■ Supplied data
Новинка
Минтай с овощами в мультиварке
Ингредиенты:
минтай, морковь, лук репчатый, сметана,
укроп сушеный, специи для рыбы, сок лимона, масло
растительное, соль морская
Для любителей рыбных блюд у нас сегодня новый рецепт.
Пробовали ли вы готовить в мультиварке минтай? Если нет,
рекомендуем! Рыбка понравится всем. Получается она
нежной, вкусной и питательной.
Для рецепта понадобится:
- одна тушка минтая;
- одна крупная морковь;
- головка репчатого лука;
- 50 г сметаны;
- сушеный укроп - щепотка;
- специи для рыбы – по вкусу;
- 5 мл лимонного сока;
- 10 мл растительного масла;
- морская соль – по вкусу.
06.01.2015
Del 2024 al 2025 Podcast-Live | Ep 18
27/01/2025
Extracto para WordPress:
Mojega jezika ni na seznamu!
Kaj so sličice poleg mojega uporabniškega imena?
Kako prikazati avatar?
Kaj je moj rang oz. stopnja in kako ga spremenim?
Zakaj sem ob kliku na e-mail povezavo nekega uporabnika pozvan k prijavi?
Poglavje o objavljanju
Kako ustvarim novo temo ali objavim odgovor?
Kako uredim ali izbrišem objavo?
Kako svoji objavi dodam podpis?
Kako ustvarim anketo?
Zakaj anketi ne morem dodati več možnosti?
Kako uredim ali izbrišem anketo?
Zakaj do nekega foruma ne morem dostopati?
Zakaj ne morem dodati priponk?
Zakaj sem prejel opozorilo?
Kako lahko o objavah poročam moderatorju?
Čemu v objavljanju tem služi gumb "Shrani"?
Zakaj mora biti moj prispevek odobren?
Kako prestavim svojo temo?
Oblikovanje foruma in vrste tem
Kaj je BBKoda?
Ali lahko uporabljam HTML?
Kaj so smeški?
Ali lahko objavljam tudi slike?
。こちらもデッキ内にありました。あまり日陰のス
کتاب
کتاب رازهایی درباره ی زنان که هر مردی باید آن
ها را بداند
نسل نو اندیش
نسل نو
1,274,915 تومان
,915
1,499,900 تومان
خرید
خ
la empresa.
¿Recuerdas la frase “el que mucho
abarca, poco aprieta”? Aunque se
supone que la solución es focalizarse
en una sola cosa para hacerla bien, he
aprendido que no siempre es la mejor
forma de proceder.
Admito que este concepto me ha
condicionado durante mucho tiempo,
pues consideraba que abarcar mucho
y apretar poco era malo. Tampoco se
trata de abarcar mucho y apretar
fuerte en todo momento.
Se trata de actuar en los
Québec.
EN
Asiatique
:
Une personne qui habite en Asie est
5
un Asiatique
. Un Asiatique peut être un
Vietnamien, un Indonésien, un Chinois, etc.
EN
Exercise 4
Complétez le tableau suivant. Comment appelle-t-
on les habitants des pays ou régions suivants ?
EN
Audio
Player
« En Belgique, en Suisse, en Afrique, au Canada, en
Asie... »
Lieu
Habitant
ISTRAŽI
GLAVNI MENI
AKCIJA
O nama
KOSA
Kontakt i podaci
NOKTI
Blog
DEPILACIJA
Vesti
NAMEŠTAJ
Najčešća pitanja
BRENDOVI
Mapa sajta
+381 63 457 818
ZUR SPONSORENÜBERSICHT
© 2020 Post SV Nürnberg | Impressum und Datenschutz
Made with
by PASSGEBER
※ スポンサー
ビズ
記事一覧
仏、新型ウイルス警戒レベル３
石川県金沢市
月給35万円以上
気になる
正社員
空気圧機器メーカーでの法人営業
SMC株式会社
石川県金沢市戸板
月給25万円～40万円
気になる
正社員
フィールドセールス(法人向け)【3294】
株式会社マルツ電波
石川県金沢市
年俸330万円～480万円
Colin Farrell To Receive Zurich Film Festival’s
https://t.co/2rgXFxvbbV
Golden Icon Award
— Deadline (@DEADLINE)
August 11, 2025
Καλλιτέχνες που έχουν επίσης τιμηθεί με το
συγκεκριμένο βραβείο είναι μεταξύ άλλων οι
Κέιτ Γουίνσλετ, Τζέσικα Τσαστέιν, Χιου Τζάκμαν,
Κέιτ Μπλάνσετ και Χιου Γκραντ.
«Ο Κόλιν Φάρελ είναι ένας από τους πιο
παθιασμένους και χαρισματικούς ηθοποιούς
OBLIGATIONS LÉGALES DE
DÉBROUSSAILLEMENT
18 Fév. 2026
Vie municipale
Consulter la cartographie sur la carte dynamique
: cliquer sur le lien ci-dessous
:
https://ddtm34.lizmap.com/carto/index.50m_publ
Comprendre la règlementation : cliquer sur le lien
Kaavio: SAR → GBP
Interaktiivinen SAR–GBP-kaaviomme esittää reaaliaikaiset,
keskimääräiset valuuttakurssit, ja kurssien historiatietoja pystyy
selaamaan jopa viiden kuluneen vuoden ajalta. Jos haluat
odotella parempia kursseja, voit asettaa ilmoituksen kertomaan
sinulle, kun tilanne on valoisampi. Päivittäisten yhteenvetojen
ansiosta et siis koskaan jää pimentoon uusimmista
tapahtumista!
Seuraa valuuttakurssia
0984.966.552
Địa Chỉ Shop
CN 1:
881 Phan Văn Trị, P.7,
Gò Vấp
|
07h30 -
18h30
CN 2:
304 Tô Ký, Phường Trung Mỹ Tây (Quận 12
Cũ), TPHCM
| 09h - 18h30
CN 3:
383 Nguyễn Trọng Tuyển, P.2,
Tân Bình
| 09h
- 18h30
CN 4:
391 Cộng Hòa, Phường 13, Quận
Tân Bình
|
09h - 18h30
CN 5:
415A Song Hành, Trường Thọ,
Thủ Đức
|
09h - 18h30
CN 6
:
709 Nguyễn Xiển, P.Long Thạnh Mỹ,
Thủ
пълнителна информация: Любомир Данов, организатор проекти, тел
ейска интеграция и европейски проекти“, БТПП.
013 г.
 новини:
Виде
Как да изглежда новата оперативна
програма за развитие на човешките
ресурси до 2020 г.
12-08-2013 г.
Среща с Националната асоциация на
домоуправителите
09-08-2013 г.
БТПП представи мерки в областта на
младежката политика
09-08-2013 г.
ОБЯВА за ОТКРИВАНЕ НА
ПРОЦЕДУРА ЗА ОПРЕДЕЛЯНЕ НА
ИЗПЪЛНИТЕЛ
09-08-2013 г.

■ Brief
The full listing above is to be copied exactly, line for line.

■ Result of this exercise
Новинка
Минтай с овощами в мультиварке
Ингредиенты:
минтай, морковь, лук репчатый, сметана,
укроп сушеный, специи для рыбы, сок лимона, масло
растительное, соль морская
Для любителей рыбных блюд у нас сегодня новый рецепт.
Пробовали ли вы готовить в мультиварке минтай? Если нет,
рекомендуем! Рыбка понравится всем. Получается она
нежной, вкусной и питательной.
Для рецепта понадобится:
- одна тушка минтая;
- одна крупная морковь;
- головка репчатого лука;
- 50 г сметаны;
- сушеный укроп - щепотка;
- специи для рыбы – по вкусу;
- 5 мл лимонного сока;
- 10 мл растительного масла;
- морская соль – по вкусу.
06.01.2015
Del 2024 al 2025 Podcast-Live | Ep 18
27/01/2025
Extracto para WordPress:
Mojega jezika ni na seznamu!
Kaj so sličice poleg mojega uporabniškega imena?
Kako prikazati avatar?
Kaj je moj rang oz. stopnja in kako ga spremenim?
Zakaj sem ob kliku na e-mail povezavo nekega uporabnika pozvan k prijavi?
Poglavje o objavljanju
Kako ustvarim novo temo ali objavim odgovor?
Kako uredim ali izbrišem objavo?
Kako svoji objavi dodam podpis?
Kako ustvarim anketo?
Zakaj anketi ne morem dodati več možnosti?
Kako uredim ali izbrišem anketo?
Zakaj do nekega foruma ne morem dostopati?
Zakaj ne morem dodati priponk?
Zakaj sem prejel opozorilo?
Kako lahko o objavah poročam moderatorju?
Čemu v objavljanju tem služi gumb "Shrani"?
Zakaj mora biti moj prispevek odobren?
Kako prestavim svojo temo?
Oblikovanje foruma in vrste tem
Kaj je BBKoda?
Ali lahko uporabljam HTML?
Kaj so smeški?
Ali lahko objavljam tudi slike?
。こちらもデッキ内にありました。あまり日陰のス
کتاب
کتاب رازهایی درباره ی زنان که هر مردی باید آن
ها را بداند
نسل نو اندیش
نسل نو
1,274,915 تومان
,915
1,499,900 تومان
خرید
خ
la empresa.
¿Recuerdas la frase “el que mucho
abarca, poco aprieta”? Aunque se
supone que la solución es focalizarse
en una sola cosa para hacerla bien, he
aprendido que no siempre es la mejor
forma de proceder.
Admito que este concepto me ha
condicionado durante mucho tiempo,
pues consideraba que abarcar mucho
y apretar poco era malo. Tampoco se
trata de abarcar mucho y apretar
fuerte en todo momento.
Se trata de actuar en los
Québec.
EN
Asiatique
:
Une personne qui habite en Asie est
5
un Asiatique
. Un Asiatique peut être un
Vietnamien, un Indonésien, un Chinois, etc.
EN
Exercise 4
Complétez le tableau suivant. Comment appelle-t-
on les habitants des pays ou régions suivants ?
EN
Audio
Player
« En Belgique, en Suisse, en Afrique, au Canada, en
Asie... »
Lieu
Habitant
ISTRAŽI
GLAVNI MENI
AKCIJA
O nama
KOSA
Kontakt i podaci
NOKTI
Blog
DEPILACIJA
Vesti
NAMEŠTAJ
Najčešća pitanja
BRENDOVI
Mapa sajta
+381 63 457 818
ZUR SPONSORENÜBERSICHT
© 2020 Post SV Nürnberg | Impressum und Datenschutz
Made with
by PASSGEBER
※ スポンサー
ビズ
記事一覧
仏、新型ウイルス警戒レベル３
石川県金沢市
月給35万円以上
気になる
正社員
空気圧機器メーカーでの法人営業
SMC株式会社
石川県金沢市戸板
月給25万円～40万円
気になる
正社員
フィールドセールス(法人向け)【3294】
株式会社マルツ電波
石川県金沢市
年俸330万円～480万円
Colin Farrell To Receive Zurich Film Festival’s
https://t.co/2rgXFxvbbV
Golden Icon Award
— Deadline (@DEADLINE)
August 11, 2025
Καλλιτέχνες που έχουν επίσης τιμηθεί με το
συγκεκριμένο βραβείο είναι μεταξύ άλλων οι
Κέιτ Γουίνσλετ, Τζέσικα Τσαστέιν, Χιου Τζάκμαν,
Κέιτ Μπλάνσετ και Χιου Γκραντ.
«Ο Κόλιν Φάρελ είναι ένας από τους πιο
παθιασμένους και χαρισματικούς ηθοποιούς
OBLIGATIONS LÉGALES DE
DÉBROUSSAILLEMENT
18 Fév. 2026
Vie municipale
Consulter la cartographie sur la carte dynamique
: cliquer sur le lien ci-dessous
:
https://ddtm34.lizmap.com/carto/index.50m_publ
Comprendre la règlementation : cliquer sur le lien
Kaavio: SAR → GBP
Interaktiivinen SAR–GBP-kaaviomme esittää reaaliaikaiset,
keskimääräiset valuuttakurssit, ja kurssien historiatietoja pystyy
selaamaan jopa viiden kuluneen vuoden ajalta. Jos haluat
odotella parempia kursseja, voit asettaa ilmoituksen kertomaan
sinulle, kun tilanne on valoisampi. Päivittäisten yhteenvetojen
ansiosta et siis koskaan jää pimentoon uusimmista
tapahtumista!
Seuraa valuuttakurssia
0984.966.552
Địa Chỉ Shop
CN 1:
881 Phan Văn Trị, P.7,
Gò Vấp
|
07h30 -
18h30
CN 2:
304 Tô Ký, Phường Trung Mỹ Tây (Quận 12
Cũ), TPHCM
| 09h - 18h30
CN 3:
383 Nguyễn Trọng Tuyển, P.2,
Tân Bình
| 09h
- 18h30
CN 4:
391 Cộng Hòa, Phường 13, Quận
Tân Bình
|
09h - 18h30
CN 5:
415A Song Hành, Trường Thọ,
Thủ Đức
|
09h - 18h30
CN 6
:
709 Nguyễn Xiển, P.Long Thạnh Mỹ,
Thủ
пълнителна информация: Любомир Данов, организатор проекти, тел
ейска интеграция и европейски проекти“, БТПП.
013 г.
 новини:
Виде
Как да изглежда новата оперативна
програма за развитие на човешките
ресурси до 2020 г.
12-08-2013 г.
Среща с Националната асоциация на
домоуправителите
09-08-2013 г.
БТПП представи мерки в областта на
младежката политика
09-08-2013 г.
ОБЯВА за ОТКРИВАНЕ НА
ПРОЦЕДУРА ЗА ОПРЕДЕЛЯНЕ НА
ИЗПЪЛНИТЕЛ
09-08-2013 г.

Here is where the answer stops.